A strong correlation exists between sheeting and the presence of excess negative or positive static charges. This is evidenced by sudden changes in static levels followed closely by deviation in temperatures at the reactor wall whereby catalyst and resin particles adhere to the reactor walls due to static forces. If allowed to reside long enough under a reactive environment, excess temperatures can result in particle fusion. These temperature deviations are either high or low. Low temperatures indicate particle adhesion causing an insulating effect from the bed temperature. High deviations indicate reaction taking place in zones of limited heat transfer. Following this, disruption in fluidization patterns is generally evident, catalyst feed interruption can occur, product discharge system pluggage results, and thin fused agglomerates (sheets, regardless whether they come loose from reactor walls) are noticed in the granular product. The critical static voltage level for sheet formation is a complex function of resin sintering temperature, operating temperature, drag forces in the fluid bed, catalyst activation energy, resin particle size distribution and recycle gas composition.
Numerous causes for static charge exist.
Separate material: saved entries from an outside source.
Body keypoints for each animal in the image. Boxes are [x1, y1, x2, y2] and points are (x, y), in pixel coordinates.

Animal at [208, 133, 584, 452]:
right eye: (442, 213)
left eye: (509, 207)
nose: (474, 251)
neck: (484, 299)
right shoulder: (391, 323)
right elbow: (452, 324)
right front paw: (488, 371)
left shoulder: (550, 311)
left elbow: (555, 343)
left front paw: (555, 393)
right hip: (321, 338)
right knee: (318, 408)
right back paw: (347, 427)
Among them are generation due to frictional electrification (triboelectrification) of dissimilar materials, limited static dissipation, introduction to the process of minute quantities of prostatic agents, excessive catalyst activities, etc.
It is generally believed that when the charge on the particles reaches the level where the electrostatic forces trying to hold the charged particle near the reactor wall exceed the drag forces in the bed trying to move the particle away from the wall, a layer of catalyst-containing polymerizing resin particles forms a non-fluidized layer near the reactor wall. Heat removal from this layer is not sufficient to remove the heat of polymerization because the non-fluidized layer near the wall has less contact with the fluidizing gas than do particles in the fluidized portion of the bed. The heat of polymerization increases the temperature of the non-fluidized layer near the reactor wall until the particles melt and fuse. At this point other particles from the fluidized bed will stick to the fused layer and it will grow in size until it comes loose from the reactor wall. The separation of a dielectric from a conductor (the sheet from the reactor wall) is known to generate additional static electricity thus accelerating subsequent sheet formation.
The above patents also disclose the methods and techniques for substantially reducing the incidence of sheeting in the reaction system. Thus, U.S. Pat. No. 4,876,320 discloses a method for polymerization of one or more alpha-olefins in a fluidized bed reactor in the presence of a catalyst prone to cause sheeting wherein the static electric charges in the reactor at the site of possible sheet formation is maintained below static voltage levels which could otherwise cause sheet formation.
U.S. Pat. No. 4,792,592 maintains static electric charges in the reactor below sheeting levels by creating areas of localized field strength within the reactor for the promotion of electrical discharge to ground.
U.S. Pat. No. 4,803,251 utilizes a chemical additive which generates either a positive or negative charge responsive to particular static levels in the reactor.
U.S. Pat. No. 4,532,311 teaches the introduction of a chromium containing compound into the reactor in such a manner as to contact the surfaces of the reactor in order to reduce the incidence of sheeting.
The present invention provides an alternate and preferred method for reducing the incidence of sheeting during the fluidized bed polymerization of alpha-olefins which employ catalysts prone to cause sheeting.